On this weekend in 2014, Luton Town defeated Hereford United 7-0 in the Conference Premier. Meanwhile, West Bromwich Albion – Saturday’s opponent at Kenilworth Road – drew 1-1 versus Chelsea in the Premier League.
Then separated by 75 clubs in the English football pyramid, that gap has now been closed down to zero, with the Baggies sitting one place higher in the Championship as both sides eye a late surge into play-off contention.
The Hatters are an inspiration to the rest of the Football League and even further beyond; a blueprint for sides in the National League dreaming of rubbing shoulders with the EFL’s elite.
Let down, as fans feel, by the FA back in 2008-09 when they crashed out of the league, Luton were playing non-league football as recently as 2013-14 and League Two in 2017-18, but now have Premier League aspirations.
And why not? Plans for a new stadium at Power Court are ticking along nicely, while the club sit just four points below the play-offs with games in hand on three of the current four incumbents.
“It’s been a great start and middle; we just need to finish the season off well as we don’t want to take a slither off the gloss of the whole season.
“I’d say we are probably four or five points off where I think our points haul could have been with everything considered, mainly due to our own mistakes and lapses in concentration, which we have learnt from throughout the season.”
When we last caught up with Ian, he proclaimed 2021-22 as a season of transition and he has since seen signs of progress in very much a collective effort.
“We’ve been reliant on the whole squad throughout the season, especially in the last six or seven weeks where we’ve had such a tight schedule and they’ve all played a major part.
“We’ve got some that we brought in who are at different stages of their development and are patiently grafting away” he says, alluding partly to Carlos Mendes Gomes, poached after a stellar 2020-21 League Two season with Morecambe.
“We are patient with them because we trust the recruitment process and we’re very happy with the way that is going.”
That trust is not without reason, either. Since December 3rd, only five sides have won more games than Luton, who are looking to hit their stride at an opportune moment in another tight second-tier campaign.
Then again, there is no pressure on boss Nathan Jones to deliver a top-six tilt, and if the current play-off challenge continues, it would be seen as a bonus.
“The term ‘free hit’ is overused but it’s certainly a fitting one for Luton Town and Nathan Jones this season,” Ian says.
“There won’t be many Luton fans looking over their shoulder rather than the play-offs, that’s just natural and you’re a liar if you say otherwise, but we’re realistic.

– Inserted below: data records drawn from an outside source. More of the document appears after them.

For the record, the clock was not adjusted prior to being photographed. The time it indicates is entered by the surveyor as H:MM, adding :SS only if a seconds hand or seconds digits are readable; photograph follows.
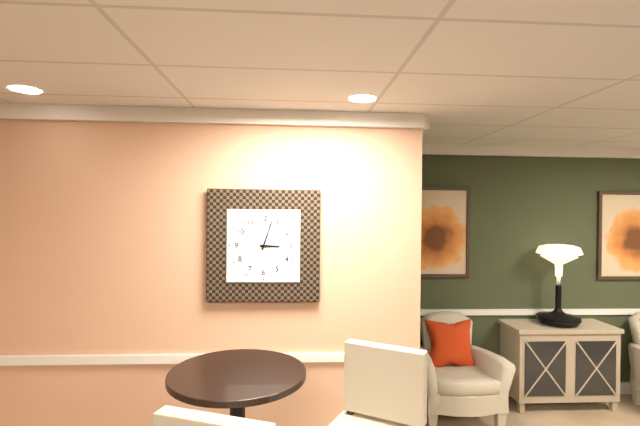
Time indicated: 3:03
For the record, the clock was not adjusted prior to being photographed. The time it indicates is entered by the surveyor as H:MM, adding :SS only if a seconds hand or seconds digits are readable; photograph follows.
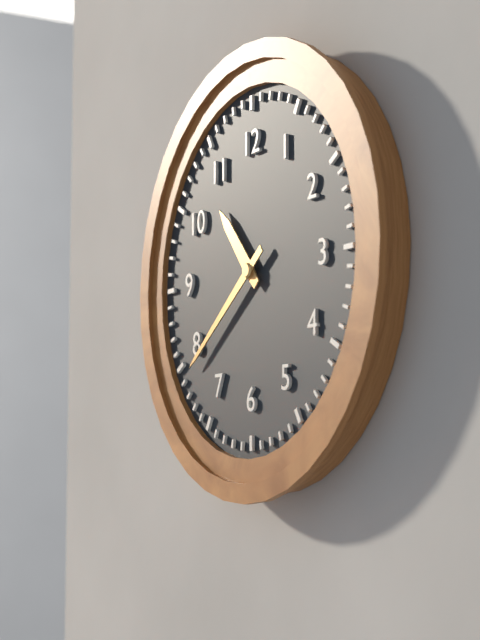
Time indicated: 10:39
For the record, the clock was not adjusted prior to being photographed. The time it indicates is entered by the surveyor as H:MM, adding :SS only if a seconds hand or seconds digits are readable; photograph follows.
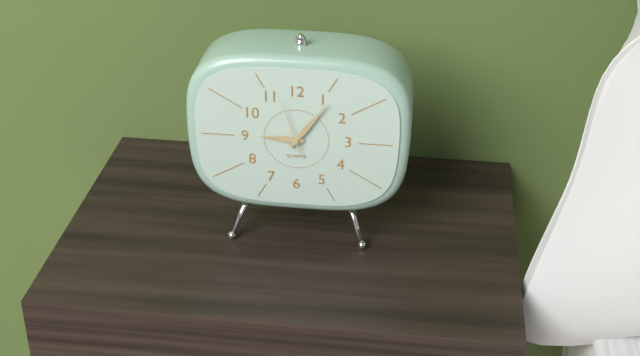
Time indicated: 9:06:57
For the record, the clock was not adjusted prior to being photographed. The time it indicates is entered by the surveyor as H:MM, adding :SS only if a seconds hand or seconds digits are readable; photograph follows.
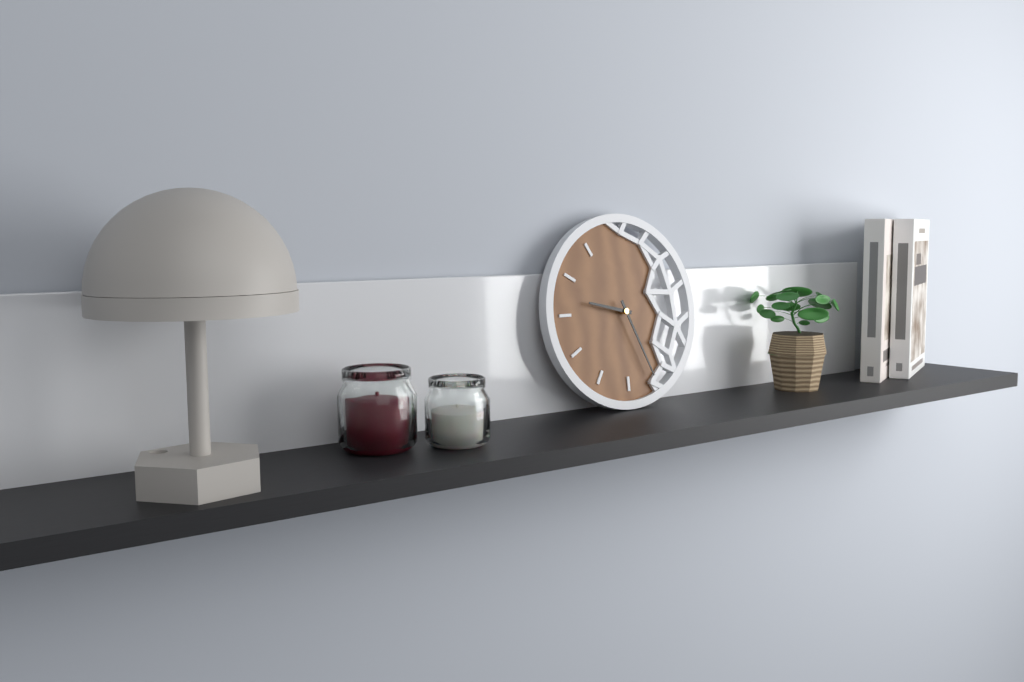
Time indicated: 9:26
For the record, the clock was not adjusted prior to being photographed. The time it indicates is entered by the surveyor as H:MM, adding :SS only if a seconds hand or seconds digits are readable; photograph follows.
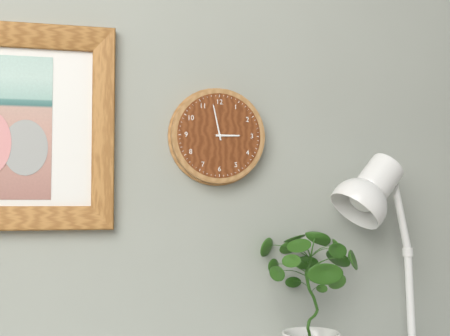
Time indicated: 2:58
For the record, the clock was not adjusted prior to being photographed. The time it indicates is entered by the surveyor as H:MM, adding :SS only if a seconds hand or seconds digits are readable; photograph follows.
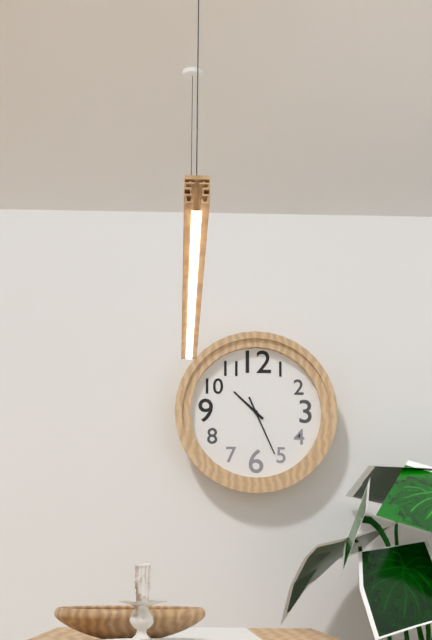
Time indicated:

The numbers off the pitch comparatively don’t add up for us to be battling at that end of the table this season.
“But it’s the numbers on the pitch that count and so far, they are giving us a fighting chance of getting into the play-offs.”
• 1 loss in 9 league games
• Unbeaten in 4
• Up to 8th in the table
• Only two sides have won more points since the start of December.
And to think this side were in League Two less than four years ago! 🤯
— FansBet (@FansBet) February 11, 2022
The speed of Luton’s resurgence owes a lot to the leadership of Chairman David Wilkinson and CEO Gary Sweet, who took over in the darkest of hours for the club.
“Our current custodians display an unwavering ability to build confidence – and confidence that has foundations.
“They have played a big part in saving us firstly and then our rise back up the leagues.
“The owner group are called LTFC 2020 and the numeric part was their plan to have us back in the Championship by that date – they beat it!
“I could wax lyrical all day about their work on and more importantly off the pitch, but they are setting a very fine example for successful, sustainable football.”
Boss Nathan Jones, who helped build Luton’s promotion push from League One in his first spell at the club before consolidating the Hatters’ Championship status upon his return after a brief stint at Stoke City, takes plenty of credit in Ian’s eyes.
However, Ian also notes that the club’s monumental rise through the divisions can be accredited to the Welshman’s predecessor and temporary successor, also.
“Let’s be level headed about it, he is a fantastic manager for us and is a perfect fit.
“But the foundations, which were significantly harder to lay, can’t be taken away from John Still.
“We were broken on and off the pitch before he turned up, it was a toxic and sour atmosphere after dropping down the divisions and into non-league so unjustly.
“He was a turning point; he understood a football club was more than just the eleven on the pitch and to turn a corner we needed unity. We’ll never forget him for that, and he will be written into the history books in bold font for sure.
“Then of course Mick Harford has furthered his legend status by taking the baton when Nathan Jones left for Stoke and he then steered us to a League One title.
“That season could have quite easily gone south; the only man for the job that season was Mick Harford and aside from that, his constant work in recruitment has produced spectacular results.
“That said, Nathan Jones has had a big part to play too, without him I’m not sure we would be where we are today. He’s as near to a perfect fit as I think you’ll get for a Luton Town manager.”
Asked if he stands by his statement that the fiery Welshman will take Luton to the Premier League, Ian remains convinced.
“I wholeheartedly stand by my statement. He’ll take us to the Premier League alright – it’s more of a when not an if.”